Getting information about a corpus#

Calling tonita.corpora.get() will return more detailed information about a given corpus:

tonita.corpora.get(corpus_id="my_corpus_id")

# Example return value:
# CorpusGetResponse(
#     corpus_id="my_corpus_id",
#     exists=True,
#     state=<State.INACTIVE: 'INACTIVE'>,
#     seconds_to_expiration=1.72
# )

Its return value, CorpusGetResponse, contains the following fields: corpus_id: The ID of the corpus. exists: A boolean indicating whether the corpus exists. state: The state of the corpus. seconds_to_expiration: If the corpus is inactive, the time (in seconds) before it becomes unrecoverable.

In the example above, the corpus exists but is inactive, and therefore has a value for seconds_to_expiration. An active corpus will have seconds_to_expiration=None. A corpus that does not exist will not only have exists=False, but both state and seconds_to_expiration will be None.

Deleting and recovering corpora#

Deleting a corpus is straightforward:

tonita.corpora.delete(corpus_id="my_corpus_id")

If the deletion was successful, you will receive a DeleteCorpusResponse:

# Example return value:
# DeleteCorpusResponse(corpus_id="my_corpus_id")

Strictly speaking, however, calling tonita.corpora.delete() only schedules the corpus for deletion by making the corpus inactive. Inactive corpora are recoverable for seven (7) days after they first become inactive.

To recover a corpus (i.e., make an inactive corpus active), call tonita.corpora.recover():

tonita.corpora.recover(corpus_id="my_corpus_id")

If the recovery was successful, you will receive a RecoverCorpusResponse:

# Example return value:
# RecoverCorpusResponse(corpus_id="my_corpus_id")

If a corpus is continuously inactive for seven (7) days, however, it cannot be recovered.

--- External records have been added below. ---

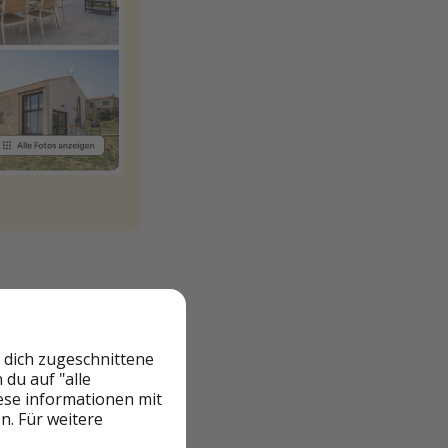
 dich zugeschnittene
du auf "alle
iese informationen mit
n. Für weitere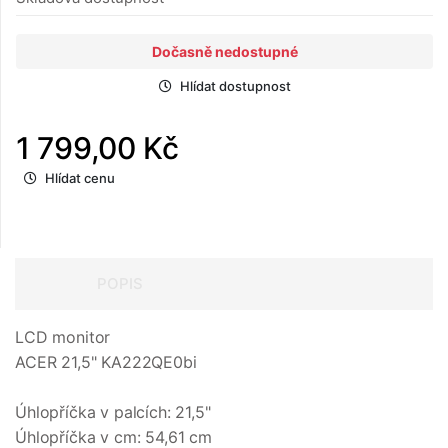
Dočasně nedostupné
Hlídat dostupnost
1 799,00 Kč
Hlídat cenu
POPIS
LCD monitor
ACER 21,5" KA222QE0bi
Úhlopříčka v palcích: 21,5"
Úhlopříčka v cm: 54,61 cm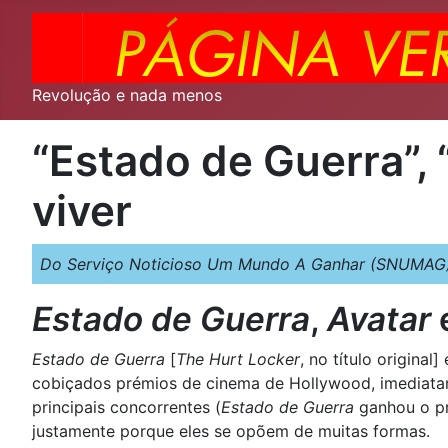
Revolução e nada menos
“Estado de Guerra”,
viver
Do Serviço Noticioso Um Mundo A Ganhar (SNUMAG)
Estado de Guerra
,
Avatar
Estado de Guerra
[
The Hurt Locker
, no título original]
cobiçados prémios de cinema de Hollywood, imediatam
principais concorrentes (
Estado de Guerra
ganhou o pr
justamente porque eles se opõem de muitas formas.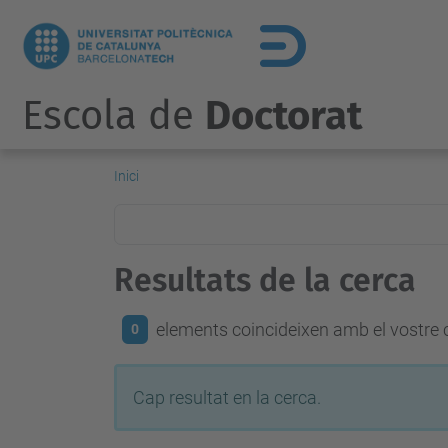
Escola de
Doctorat
Inici
Resultats de la cerca
elements coincideixen amb el vostre c
0
Cap resultat en la cerca.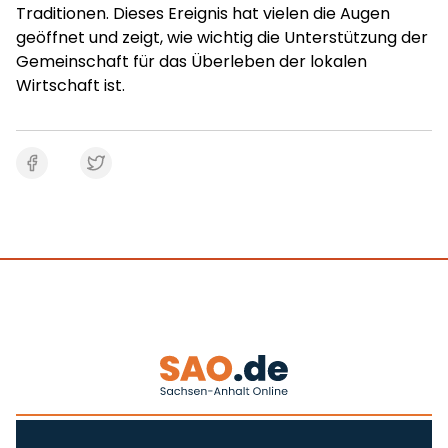
Traditionen. Dieses Ereignis hat vielen die Augen
geöffnet und zeigt, wie wichtig die Unterstützung der
Gemeinschaft für das Überleben der lokalen
Wirtschaft ist.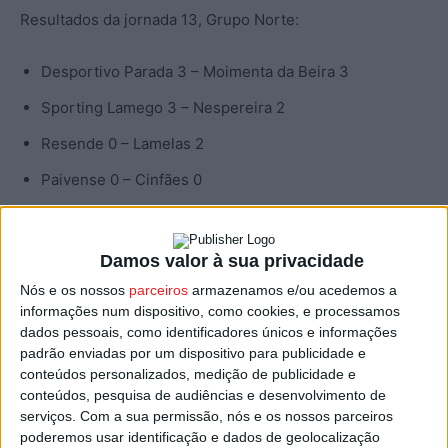
Resultados da jornada 13, Grupo Norte:
Desportivo Parada 3 – Moimenta da Beira 3
Sporting Lamego 3 – Nespereira 2
Resende 0 – Lamelas 2
Paivense 0 – Cinfães 0
Classificação:
Damos valor à sua privacidade
Resende
, 29 pontos
Nós e os nossos
parceiros
armazenamos e/ou acedemos a
informações num dispositivo, como cookies, e processamos
Lamelas
, 28
dados pessoais, como identificadores únicos e informações
padrão enviadas por um dispositivo para publicidade e
Cinfães, 23
conteúdos personalizados, medição de publicidade e
Moimenta da Beira, 21
conteúdos, pesquisa de audiências e desenvolvimento de
serviços.
Com a sua permissão, nós e os nossos parceiros
Sporting de Lamego, 20
poderemos usar identificação e dados de geolocalização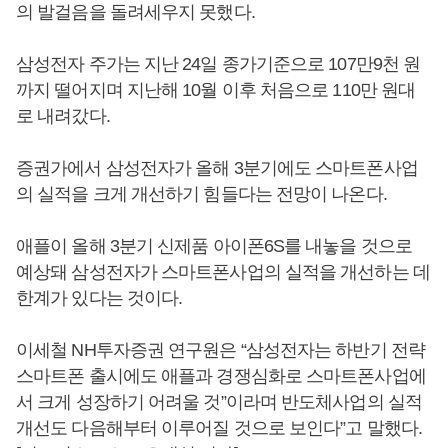
의 발걸음을 돌려세우지 못했다.
삼성전자 주가는 지난 24일 종가기준으로 107만9천 원
까지 떨어지며 지난해 10월 이후 처음으로 110만 원대
로 내려갔다.
증권가에서 삼성전자가 올해 3분기에도 스마트폰사업
의 실적을 크게 개선하기 힘들다는 전망이 나온다.
애플이 올해 3분기 신제품 아이폰6S를 내놓을 것으로
예상돼 삼성전자가 스마트폰사업의 실적을 개선하는 데
한계가 있다는 것이다.
이세철 NH투자증권 연구원은 “삼성전자는 하반기 전략
스마트폰 출시에도 애플과 경쟁심화로 스마트폰사업에
서 크게 성장하기 어려울 것”이라며 반도체사업의 실적
개선도 다음해부터 이루어질 것으로 보인다”고 말했다.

For example, suppose I have the following corpora:

tonita.corpora.list()

# Example return value:
# ListCorporaResponse(
#     results: {
#         "my_first_corpus":<State.ACTIVE: 'ACTIVE'>,
#         "my_second_corpus": <State.ACTIVE: 'ACTIVE'>
#     }
# )

We plan to delete the corpus named “my_first_corpus”. However, before doing so, let’s take a look at its information:

tonita.corpora.get("my_first_corpus")

# Example return value:
# CorpusGetResponse(
#     corpus_id="my_corpus_id",
#     exists=True,
#     state=<State.ACTIVE: 'ACTIVE'>,
#     seconds_to_expiration=None
# )

Now, let’s delete it, and look at its information again:

tonita.corpora.delete(corpus_id="my_first_corpus")

# Example return value:
# DeleteCorpusResponse(corpus_id="my_first_corpus")

tonita.corpora.get("my_first_corpus")

# Example return value:
# CorpusGetResponse(
#     corpus_id="my_corpus_id",
#     exists=True,
#     state=<State.INACTIVE: 'INACTIVE'>,
#     seconds_to_expiration=604783.23
# )

Note that it is now inactive. Further, it now has a value for the seconds_to_expiration field, indicating that it will expire and become unrecoverable in about seven (7) days.

Before this happens, however, we can recover it:

tonita.corpora.recover("my_first_corpus")

# Example return value:
# RecoverCorporaResponse(corpus_id="my_first_corpus")

tonita.corpora.get("my_first_corpus")

# Example return value:
# CorpusGetResponse(
#     corpus_id="my_corpus_id",
#     exists=True,
#     state=<State.ACTIVE: 'ACTIVE'>,
#     seconds_to_expiration=None
# )

Now suppose the corpus has expired already:

tonita.corpora.get("my_first_corpus")

# Example return value:
# CorpusGetResponse(
#     corpus_id="my_corpus_id",
#     exists=False,
#     state=None,
#     seconds_to_expiration=None
# )

Trying to recover this corpus now will raise a TonitaBadRequestError since the corpus no longer exists.

Attention

It might take some time for an expired corpus and its data to be removed completely from our databases. Therefore, the ID of a recently expired corpus may not be immediately available to re-use.